An avid angler and staunch conservationist, Walton told me that he was indeed doing a fundraising tournament in Guatemala for the National Coalition for Marine Conservation in late April. We quickly arranged for me to join them and for Walton and me to fish for a couple of days after the competition. We would then work to see if we could figure out how to rig baits and what size hooks to use. He had some qualms about our chances of success, given the odd shape and bony structure of sailfish and marlin jaws, but agreed it would be of enormous benefit if we could pull it off.
Bobby Jones, a member of the Board of Directors of The Bill fish Foundation and general manager of Offshore Angler, provided a range of sizes of Mustad 39960ST circle hooks. Most experts agree that the shorter the fight time and the less the fish is handled, the better the chance of a tagged and released fish surviving. We held each of the four sails we caught on circle hooks by the bill long enough to inspect closely the site of the hook’s attachment. In three out of four, the hook was in the corner of the jaw (as we had come to expect in the vast majority of captures of tuna and other species). The fourth had. caught around the bony lower jaw and done minimal damage to the fish’s mouth. All four were taken with dead ballyhoo bait with the hook sewn, externally, to the fish’s head. Two sails jumped off, and we missed several others with more conventional rigs where the circle hooks were sewn inside the bait fish’s belly cavity.
Other than acquiring suitable subjects for high-tech tagging research, the biggest impact from our results will probably come if the circle hook finds acceptance with the live bait anglers in southeast Florida. According to NCMC president Ken Hinman, this is the only billfish fishery where the highest mortality might be attributed to sport fishing rather than commercial fishing – and it is almost entirely a release fishery.
Goggle eyes and tinker mackerel are so prized as bait that during the height of the Palm Beach sailfish season in January and February, a dozen live baits can fetch up to $100. Fished from an outrigger or a kite, the tempting little fish are quickly swallowed by a hungry sail. There are no reliable statistics on the mortality of deeply hooked billfish and the overall recapture rate of sails and marlin is so low that anyone’s guess as to survival rates is strictly an unsubstantiated guess.
Unlike conventional hooks, even if a sail or marlin does swallow the bait completely, the unusual but efficient circle hook will hook the fish in the jaw without damaging vital internal organs. Since many anglers deliberately shorten up their dropback in order to avoid hooking billfish deeply with conventional hooks, a long dropback with a circle hook might not only lessen mortality but also lead to a higher total catch rate.
Ken Hinman, also the editor of the NCMC Marine Bulletin, asked my opinion of the effect of tag and release competitions for billfish.

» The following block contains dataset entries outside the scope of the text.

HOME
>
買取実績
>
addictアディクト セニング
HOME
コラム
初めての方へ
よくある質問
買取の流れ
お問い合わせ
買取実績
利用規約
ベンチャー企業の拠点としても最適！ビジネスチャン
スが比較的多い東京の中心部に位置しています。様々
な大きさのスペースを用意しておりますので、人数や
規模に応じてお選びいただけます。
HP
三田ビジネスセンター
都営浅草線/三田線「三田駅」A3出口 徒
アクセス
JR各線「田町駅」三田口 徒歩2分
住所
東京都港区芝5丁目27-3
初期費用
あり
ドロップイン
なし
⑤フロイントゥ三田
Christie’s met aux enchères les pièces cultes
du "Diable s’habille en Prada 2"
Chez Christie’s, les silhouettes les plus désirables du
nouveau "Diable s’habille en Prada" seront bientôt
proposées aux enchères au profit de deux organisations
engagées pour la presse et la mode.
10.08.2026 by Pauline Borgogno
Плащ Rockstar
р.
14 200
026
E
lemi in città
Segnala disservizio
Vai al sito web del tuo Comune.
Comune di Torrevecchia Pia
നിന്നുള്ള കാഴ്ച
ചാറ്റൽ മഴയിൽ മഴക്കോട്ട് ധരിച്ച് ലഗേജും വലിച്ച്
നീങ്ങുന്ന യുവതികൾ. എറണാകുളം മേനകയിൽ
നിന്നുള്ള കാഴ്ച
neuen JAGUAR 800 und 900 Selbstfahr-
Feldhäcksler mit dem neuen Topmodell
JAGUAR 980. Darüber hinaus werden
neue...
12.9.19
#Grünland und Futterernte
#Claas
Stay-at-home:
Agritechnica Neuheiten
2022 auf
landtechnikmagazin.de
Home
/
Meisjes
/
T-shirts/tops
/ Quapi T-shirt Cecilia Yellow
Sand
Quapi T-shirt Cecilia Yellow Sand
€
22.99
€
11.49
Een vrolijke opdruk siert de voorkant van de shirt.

We both agreed that if a competitor became overzealous and the release count became more important than the welfare of the fish being tagged and released, the mortality rate of released fish could skyrocket, an obviously undesirable result.
We both particularly deplored the practice of having a mate roughly jerk the leader to break off a tagged fish just to save the time, or cut the leader, if the hook was too deeply swallowed. Unfortunately, some of the clubs and resorts advertise their outstanding fishing heavily, bombarding international anglers with accounts of huge numbers of fish released and not boated (except for photo opportunities). They are the worst practioners of what is really a hypocritical and non-conservation practice.
Lots to learn
Once again, by having all the fish jaw-hooked by circle hooks, a large percentage of the mortality caused by rough handling could be eliminated.
We still have a lot to learn. With artificial lures and on fly tackle there may be no advantage to circle hooks. Rick Ogle, Ron Hamlin, and Bud Gramer, all outstanding captains, are going to continue to experiment with circle hooks in their sail fish hot spots, so we hope to have some new bait rigs and statistics on hook sizes to report in the near future.